Au bout de 3 jours de débats intenses, les 14 linguistes suisses quittent la salle dépités. Alors que le symposium s’annonçait bon enfant, le Dr Calembert ne put s’empêcher de remarquer ce curieux écart entre les trois versions de la boite de biscuits « qualité suisse » qui trône sur une table lors de la pause-café (voir la photo ci-dessus). L’allemand indique « Dessert-Preussen », le français « Cœurs de France » et l’italien « biscotti Prussiani ». En somme, chaque version représente une petite manifestation de nationalisme faisant concorder la langue à un stéréotype un peu rétro, sauf pour les italophones dont de toute façon, les publicitaires se fichent pas mal des préoccupations identitaires.

D’ailleurs, lorsque les trois académiciens venus expressément de Lugano constatent la fadeur de la traduction italienne, assimilant leur langue à des pâtisseries teutonnes qui n’ont rien à voir avec le Tessin, ils décident de se retirer pour rédiger une lettre de réclamation au responsable du département « Swissness branding » de la plus grande enseigne de supermarchés helvétiques. Malheureusement, M. von Zizenmann est absent, mais la messagerie automatique de son e-mail promet aux trois académiciens qu’il lira leur message à son retour de vacances au bord du Lac Majeur dès le 17 août.

Les 14 linguistes restants sont perplexes. Ils débattent ; ils citent des auteurs très importants mais ne s’accordent pas sur la pertinence des références. Les psycholinguistes évoquent Freud et son amour pour la pâte à gâteau bien cuite faite par sa mère: ils sont déjà à la recherche d’un échantillon de 25 participants francophones, 25 germanophones et 25 bilingues franco-allemands pour effectuer un test en laboratoire et mesurer les réactions neuro-dermales des participants à l’aide d’outils très sophistiqués. Les sociolinguistes parlent d’imaginaire national et de l’hégémonie du marketing culinaire franco-français: ils souhaitent interroger les responsables concernant le choix de ces noms, participer à des séances de brainstorming marketing et documenter la façon dont le produit est mis en scène dans diverses succursales. Quant aux « linguistes tout court », ils prennent le PV car – en bons descriptivistes – ils souhaitent rester neutres.

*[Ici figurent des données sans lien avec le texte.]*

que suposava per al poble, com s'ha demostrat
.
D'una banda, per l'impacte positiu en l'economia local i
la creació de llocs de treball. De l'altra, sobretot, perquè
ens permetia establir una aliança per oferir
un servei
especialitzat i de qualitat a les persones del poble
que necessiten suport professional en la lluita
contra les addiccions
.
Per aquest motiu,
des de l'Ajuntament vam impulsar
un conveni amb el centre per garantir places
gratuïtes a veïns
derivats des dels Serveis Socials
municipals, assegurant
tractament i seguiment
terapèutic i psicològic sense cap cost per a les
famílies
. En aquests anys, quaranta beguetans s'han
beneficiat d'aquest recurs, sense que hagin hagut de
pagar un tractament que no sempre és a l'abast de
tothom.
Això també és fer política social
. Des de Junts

Retour à la pause-café. Entrent une linguiste allemande et un français, arrivés en retard à cause du match France-Allemagne. « Ah ben non hein! En France on appelle ça des palmiers« , dit le linguiste français du haut de son accent parisien. « Nee, das sind Schweinsohren! » (Non, ce sont des « oreilles de cochon ») dixit la linguiste berlinoise d’un ton flegmatique. Sur ces remarques, les 14 linguistes suisses se retournent stupéfaits. Rien de bien national dans ces « palmiers » et ces « Schweinsohren »!

Ce sont donc une linguiste allemande et un linguiste français qui mirent fin à la querelle des biscuits en Suisse. Et il fut décidé que les messages seraient traités à la fin des vacances.